Quanto ao vício do acto impugnado resultante de nele não se terem efectuado promoções, o acórdão entendeu que estas não estavam dependentes de despacho autorizador do membro do Governo responsável pelas áreas das finanças e da administração pública em virtude de o art.° 152.°, n.° 1, do DL n.° 84/2019, de 28/6 (decreto-lei de execução orçamental para 2019), não se encontrar em vigor por ter sido revogado pelo art.° 17.°, n.º 1, da Lei n.º 2/2020, de 31/3, que aprovou o Orçamento de Estado para 2020, não podendo o entendimento contrário resultar da existência da Circular Série A, n.º 1400, e que o facto de se encontrar pendente uma acção impugnatória do acto de aprovação do movimento dos oficiais de justiça de 2020, onde já fora proferida sentença anulatória, não obstava à realização das promoções a secretário de justiça.
Da análise das conclusões da alegação do ora recorrente - que delimitam o âmbito de cognição da presente revista - extrai-se que não foi impugnado o entendimento do acórdão recorrido quando considerou que o DL n.° 84/2019 já não vigorava por ter sido revogado pela Lei n.º 2/2020 nem que a pendência da referida acção impugnatória não impedia a realização de promoções no movimento de 2021, sustentando-se apenas que a exigência do aludido despacho autorizador resultava do n.° 158 da Circular em causa e que o acórdão se mostrava contraditório quando, por um lado, defendia que tal Circular era vinculativa para a DGAJ mas, por outro, referia que do seu incumprimento não resultava qualquer ilegalidade.
Mas estes fundamentos de impugnação do acórdão são improcedentes.
Efectivamente, a Circular Série A, n.º 1400, de 8/2/2021, consubstancia as instruções sobre a execução orçamental de 2021 que são dirigidas às entidades previstas no art.° 2.º, da Lei de Enquadramento Orçamental, aprovada pela Lei n.° 151/2015, de 11/9, estabelecendo, no seu ponto 97, que as alterações remuneratórias dependiam de despacho favorável dos membros do Governo responsáveis pelas áreas sectoriais, das finanças e da administração pública.
Essas instruções, dirigindo-se exclusivamente aos órgãos da Administração, sem repercussão directa nas relações entre esta e os particulares, apenas são vinculantes na ordem interna, não afectando, por isso, a legalidade do acto praticado sem, ou contra, a observância dos seus comandos.

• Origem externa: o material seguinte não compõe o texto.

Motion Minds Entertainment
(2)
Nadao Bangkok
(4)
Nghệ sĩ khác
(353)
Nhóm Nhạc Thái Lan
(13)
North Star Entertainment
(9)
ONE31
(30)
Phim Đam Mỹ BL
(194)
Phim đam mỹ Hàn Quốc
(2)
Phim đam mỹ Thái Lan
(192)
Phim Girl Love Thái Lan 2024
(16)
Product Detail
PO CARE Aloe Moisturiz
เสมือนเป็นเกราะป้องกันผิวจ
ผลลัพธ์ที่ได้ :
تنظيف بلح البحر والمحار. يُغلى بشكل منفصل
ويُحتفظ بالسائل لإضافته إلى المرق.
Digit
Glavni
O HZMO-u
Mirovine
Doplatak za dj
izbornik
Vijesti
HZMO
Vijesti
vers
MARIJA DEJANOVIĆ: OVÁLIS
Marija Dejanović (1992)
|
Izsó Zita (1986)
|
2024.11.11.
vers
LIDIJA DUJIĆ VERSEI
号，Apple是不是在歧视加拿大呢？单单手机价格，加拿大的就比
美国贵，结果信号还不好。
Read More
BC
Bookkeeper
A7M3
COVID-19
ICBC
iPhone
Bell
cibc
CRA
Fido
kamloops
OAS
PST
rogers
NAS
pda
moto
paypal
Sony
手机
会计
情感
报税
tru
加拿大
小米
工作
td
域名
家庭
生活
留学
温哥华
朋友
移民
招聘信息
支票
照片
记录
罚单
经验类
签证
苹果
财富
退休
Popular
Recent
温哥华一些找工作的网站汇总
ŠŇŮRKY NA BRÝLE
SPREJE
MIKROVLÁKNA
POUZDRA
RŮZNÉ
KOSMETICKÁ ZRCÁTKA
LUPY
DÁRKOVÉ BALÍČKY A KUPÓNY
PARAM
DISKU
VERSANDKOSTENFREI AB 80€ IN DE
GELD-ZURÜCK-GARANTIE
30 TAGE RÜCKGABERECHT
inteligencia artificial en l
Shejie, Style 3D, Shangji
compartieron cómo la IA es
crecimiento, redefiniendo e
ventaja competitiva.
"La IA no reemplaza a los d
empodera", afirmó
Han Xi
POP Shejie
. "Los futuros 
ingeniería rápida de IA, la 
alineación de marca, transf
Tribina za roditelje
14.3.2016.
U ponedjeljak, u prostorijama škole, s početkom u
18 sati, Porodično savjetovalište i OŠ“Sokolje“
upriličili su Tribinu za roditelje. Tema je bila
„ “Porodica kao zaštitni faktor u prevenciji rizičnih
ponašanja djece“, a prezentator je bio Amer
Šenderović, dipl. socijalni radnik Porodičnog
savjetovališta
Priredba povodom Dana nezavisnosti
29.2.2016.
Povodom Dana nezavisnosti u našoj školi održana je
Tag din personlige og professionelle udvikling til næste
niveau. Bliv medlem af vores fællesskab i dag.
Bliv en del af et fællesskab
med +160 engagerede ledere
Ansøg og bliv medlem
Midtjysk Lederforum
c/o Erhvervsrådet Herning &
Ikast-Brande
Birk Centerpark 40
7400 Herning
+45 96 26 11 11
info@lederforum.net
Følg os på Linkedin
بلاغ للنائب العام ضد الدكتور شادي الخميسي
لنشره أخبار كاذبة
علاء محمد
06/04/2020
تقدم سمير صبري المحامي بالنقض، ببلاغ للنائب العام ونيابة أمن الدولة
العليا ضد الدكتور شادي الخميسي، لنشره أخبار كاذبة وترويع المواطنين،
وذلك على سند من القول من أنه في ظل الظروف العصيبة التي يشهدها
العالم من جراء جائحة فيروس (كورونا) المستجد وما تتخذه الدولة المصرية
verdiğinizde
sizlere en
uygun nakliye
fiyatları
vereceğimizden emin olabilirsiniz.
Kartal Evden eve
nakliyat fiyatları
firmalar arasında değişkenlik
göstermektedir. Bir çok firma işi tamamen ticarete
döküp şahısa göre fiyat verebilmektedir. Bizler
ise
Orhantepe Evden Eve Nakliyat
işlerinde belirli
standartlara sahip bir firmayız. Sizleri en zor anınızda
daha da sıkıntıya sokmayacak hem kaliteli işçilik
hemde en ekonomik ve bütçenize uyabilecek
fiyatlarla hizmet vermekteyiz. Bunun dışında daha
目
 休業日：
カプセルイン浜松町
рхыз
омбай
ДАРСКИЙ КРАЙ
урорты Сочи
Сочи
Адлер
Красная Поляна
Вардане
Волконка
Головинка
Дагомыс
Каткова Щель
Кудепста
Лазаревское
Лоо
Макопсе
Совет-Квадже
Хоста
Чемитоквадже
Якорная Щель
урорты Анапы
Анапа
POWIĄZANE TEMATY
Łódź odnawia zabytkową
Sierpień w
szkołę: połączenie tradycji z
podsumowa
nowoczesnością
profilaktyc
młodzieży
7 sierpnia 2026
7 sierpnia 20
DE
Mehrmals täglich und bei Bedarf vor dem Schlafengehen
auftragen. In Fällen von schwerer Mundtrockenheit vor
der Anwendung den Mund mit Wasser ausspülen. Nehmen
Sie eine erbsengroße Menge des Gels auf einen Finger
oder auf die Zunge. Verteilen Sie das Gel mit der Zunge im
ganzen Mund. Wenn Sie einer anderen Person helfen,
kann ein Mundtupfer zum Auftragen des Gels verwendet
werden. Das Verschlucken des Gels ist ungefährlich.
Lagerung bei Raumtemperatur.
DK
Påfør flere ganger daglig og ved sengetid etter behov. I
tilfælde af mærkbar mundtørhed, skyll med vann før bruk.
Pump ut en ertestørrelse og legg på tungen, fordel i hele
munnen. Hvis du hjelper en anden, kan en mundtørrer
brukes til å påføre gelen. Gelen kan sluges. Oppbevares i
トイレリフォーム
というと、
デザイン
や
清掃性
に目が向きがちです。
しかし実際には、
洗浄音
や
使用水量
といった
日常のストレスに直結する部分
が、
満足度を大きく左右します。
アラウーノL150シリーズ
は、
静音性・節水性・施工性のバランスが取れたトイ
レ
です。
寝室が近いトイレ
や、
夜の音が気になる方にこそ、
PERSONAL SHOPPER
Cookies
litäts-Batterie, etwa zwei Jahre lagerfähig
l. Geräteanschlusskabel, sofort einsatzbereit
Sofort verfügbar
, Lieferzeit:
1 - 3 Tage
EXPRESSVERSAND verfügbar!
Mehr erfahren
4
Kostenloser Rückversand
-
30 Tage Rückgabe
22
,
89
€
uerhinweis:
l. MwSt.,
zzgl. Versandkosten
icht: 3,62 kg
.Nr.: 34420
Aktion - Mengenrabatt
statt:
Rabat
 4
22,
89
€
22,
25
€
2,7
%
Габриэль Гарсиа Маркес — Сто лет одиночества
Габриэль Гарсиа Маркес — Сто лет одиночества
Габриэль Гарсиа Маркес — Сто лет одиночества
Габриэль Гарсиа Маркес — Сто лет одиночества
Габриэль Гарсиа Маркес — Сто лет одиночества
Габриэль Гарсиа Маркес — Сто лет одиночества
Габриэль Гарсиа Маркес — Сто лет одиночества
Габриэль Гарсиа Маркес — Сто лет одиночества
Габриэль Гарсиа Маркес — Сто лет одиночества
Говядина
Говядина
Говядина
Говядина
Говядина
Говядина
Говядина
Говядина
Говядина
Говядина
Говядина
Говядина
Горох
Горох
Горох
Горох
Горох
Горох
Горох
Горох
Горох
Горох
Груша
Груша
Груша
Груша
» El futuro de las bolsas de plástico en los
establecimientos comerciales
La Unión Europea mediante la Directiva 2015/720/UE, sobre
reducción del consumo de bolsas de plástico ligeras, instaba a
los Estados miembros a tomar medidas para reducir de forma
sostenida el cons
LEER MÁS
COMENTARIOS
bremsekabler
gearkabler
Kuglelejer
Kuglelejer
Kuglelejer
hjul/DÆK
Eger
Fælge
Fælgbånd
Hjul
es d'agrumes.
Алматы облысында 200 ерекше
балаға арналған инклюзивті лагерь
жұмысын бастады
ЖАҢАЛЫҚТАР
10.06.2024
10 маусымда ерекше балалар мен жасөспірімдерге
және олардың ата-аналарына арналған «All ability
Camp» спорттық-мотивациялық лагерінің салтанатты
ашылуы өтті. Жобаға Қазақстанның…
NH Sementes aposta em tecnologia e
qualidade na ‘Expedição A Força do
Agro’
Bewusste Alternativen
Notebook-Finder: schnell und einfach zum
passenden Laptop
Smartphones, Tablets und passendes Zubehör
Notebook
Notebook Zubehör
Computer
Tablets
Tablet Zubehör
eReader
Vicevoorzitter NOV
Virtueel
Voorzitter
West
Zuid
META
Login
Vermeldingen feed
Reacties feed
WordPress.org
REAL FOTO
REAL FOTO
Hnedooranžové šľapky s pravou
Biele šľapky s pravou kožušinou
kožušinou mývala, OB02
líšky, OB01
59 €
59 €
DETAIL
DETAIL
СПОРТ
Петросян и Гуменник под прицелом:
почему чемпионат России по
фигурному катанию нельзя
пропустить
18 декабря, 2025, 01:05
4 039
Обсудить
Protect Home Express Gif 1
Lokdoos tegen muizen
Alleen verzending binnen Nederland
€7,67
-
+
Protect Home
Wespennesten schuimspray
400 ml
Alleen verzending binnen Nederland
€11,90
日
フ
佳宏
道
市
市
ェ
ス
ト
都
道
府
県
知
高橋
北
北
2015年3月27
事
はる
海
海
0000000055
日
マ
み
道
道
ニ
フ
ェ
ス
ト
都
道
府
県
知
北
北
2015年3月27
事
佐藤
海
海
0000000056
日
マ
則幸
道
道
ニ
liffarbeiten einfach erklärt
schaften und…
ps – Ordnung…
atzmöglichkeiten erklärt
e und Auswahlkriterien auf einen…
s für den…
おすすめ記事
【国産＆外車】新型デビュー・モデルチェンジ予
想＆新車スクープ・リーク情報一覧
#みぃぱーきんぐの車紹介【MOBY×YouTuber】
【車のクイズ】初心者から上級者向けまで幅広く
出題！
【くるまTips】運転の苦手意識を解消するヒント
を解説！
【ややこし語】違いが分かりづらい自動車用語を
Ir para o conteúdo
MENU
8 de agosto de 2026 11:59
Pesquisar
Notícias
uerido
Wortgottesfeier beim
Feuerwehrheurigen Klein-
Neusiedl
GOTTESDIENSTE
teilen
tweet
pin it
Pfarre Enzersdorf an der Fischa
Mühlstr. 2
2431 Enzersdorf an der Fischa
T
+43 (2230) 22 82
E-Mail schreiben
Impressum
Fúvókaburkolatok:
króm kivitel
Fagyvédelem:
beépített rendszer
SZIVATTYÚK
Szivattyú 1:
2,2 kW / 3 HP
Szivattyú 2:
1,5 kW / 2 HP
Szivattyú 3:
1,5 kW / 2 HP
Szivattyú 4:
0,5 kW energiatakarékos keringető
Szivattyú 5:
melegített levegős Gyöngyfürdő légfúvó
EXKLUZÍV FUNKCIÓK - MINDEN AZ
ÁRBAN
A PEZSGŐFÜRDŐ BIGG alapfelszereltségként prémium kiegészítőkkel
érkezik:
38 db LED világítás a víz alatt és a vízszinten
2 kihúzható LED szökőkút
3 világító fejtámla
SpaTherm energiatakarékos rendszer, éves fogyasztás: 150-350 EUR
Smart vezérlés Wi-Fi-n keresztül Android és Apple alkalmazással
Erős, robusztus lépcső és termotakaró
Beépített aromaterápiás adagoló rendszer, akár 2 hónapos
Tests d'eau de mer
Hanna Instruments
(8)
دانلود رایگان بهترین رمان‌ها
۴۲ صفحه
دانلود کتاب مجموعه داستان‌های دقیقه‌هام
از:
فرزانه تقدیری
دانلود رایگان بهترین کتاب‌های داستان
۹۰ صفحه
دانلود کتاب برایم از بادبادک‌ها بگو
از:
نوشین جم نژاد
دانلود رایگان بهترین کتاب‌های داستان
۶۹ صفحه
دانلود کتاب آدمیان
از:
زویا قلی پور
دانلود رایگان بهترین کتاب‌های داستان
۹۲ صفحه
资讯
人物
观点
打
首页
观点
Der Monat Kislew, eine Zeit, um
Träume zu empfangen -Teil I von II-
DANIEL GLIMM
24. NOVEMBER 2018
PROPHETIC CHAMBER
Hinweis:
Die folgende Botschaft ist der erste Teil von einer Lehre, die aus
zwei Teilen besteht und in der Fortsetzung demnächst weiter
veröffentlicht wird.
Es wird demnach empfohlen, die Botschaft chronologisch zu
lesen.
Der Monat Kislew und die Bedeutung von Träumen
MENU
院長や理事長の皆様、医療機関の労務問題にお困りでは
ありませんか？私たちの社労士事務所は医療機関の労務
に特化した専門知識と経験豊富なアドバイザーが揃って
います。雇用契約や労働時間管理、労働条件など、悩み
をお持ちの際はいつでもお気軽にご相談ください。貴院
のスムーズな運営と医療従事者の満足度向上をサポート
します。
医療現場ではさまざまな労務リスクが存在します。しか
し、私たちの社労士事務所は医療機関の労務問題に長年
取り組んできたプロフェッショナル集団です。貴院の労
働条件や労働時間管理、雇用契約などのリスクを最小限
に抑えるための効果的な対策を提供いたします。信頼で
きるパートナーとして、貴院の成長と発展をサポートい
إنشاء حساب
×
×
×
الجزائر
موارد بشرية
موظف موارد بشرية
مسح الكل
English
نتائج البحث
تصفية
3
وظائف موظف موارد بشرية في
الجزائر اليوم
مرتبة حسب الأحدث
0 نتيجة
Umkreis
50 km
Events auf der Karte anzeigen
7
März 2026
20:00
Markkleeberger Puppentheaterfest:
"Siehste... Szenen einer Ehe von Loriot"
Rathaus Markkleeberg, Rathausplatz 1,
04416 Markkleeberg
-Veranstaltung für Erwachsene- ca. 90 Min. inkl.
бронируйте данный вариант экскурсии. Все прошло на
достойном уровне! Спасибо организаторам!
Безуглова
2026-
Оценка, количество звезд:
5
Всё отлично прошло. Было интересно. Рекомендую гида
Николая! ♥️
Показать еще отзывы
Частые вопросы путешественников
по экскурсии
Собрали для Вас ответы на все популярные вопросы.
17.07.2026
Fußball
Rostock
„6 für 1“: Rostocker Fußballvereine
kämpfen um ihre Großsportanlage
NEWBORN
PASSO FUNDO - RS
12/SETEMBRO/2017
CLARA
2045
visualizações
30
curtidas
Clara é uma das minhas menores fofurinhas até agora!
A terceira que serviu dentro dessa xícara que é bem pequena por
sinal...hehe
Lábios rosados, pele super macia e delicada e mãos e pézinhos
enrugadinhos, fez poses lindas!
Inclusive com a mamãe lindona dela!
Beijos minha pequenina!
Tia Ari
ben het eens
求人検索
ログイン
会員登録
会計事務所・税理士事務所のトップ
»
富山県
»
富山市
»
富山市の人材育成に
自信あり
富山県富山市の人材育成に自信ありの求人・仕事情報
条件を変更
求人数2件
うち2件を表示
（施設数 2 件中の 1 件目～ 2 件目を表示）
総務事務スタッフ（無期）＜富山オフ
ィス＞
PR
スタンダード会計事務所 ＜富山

Assim, a violação pela entidade demandada das directrizes contidas na referida Circular era insusceptível de, só por si, determinar a anulação do acto que viesse a praticar.
Portanto, o acórdão recorrido, ao considerar que a legalidade do acto de aprovação do movimento não podia ser aferida pelo tribunal perante o teor da Circular, sendo irrelevante para esse efeito o cumprimento ou incumprimento desta, não enferma de qualquer contradição nem merece censura.
Nestes termos, e uma vez que o recorrente não impugnou o entendimento do acórdão que a pendência de acção administrativa n.º 1718/18.7BELSB não constituía obstáculo à realização de promoções a secretário de justiça, nem que o art.° 152.º do DL n.° 84/2019 deixara de vigorar por ter sido revogado pela Lei n.° 2/2020, terá que improceder a revista e confirmado o acórdão recorrido na parte em que julgou verificado o vício ora em análise.
4. Pelo exposto, acordam em negar provimento ao recurso, confirmando o acórdão recorrido, embora com uma distinta fundamentação jurídica.
Custas pelo recorrente.
Lisboa, 9 de Março de 2023. – José Francisco Fonseca da Paz (relator) – Suzana Maria Calvo Loureiro Tavares da Silva – Carlos Luís Medeiros de Carvalho.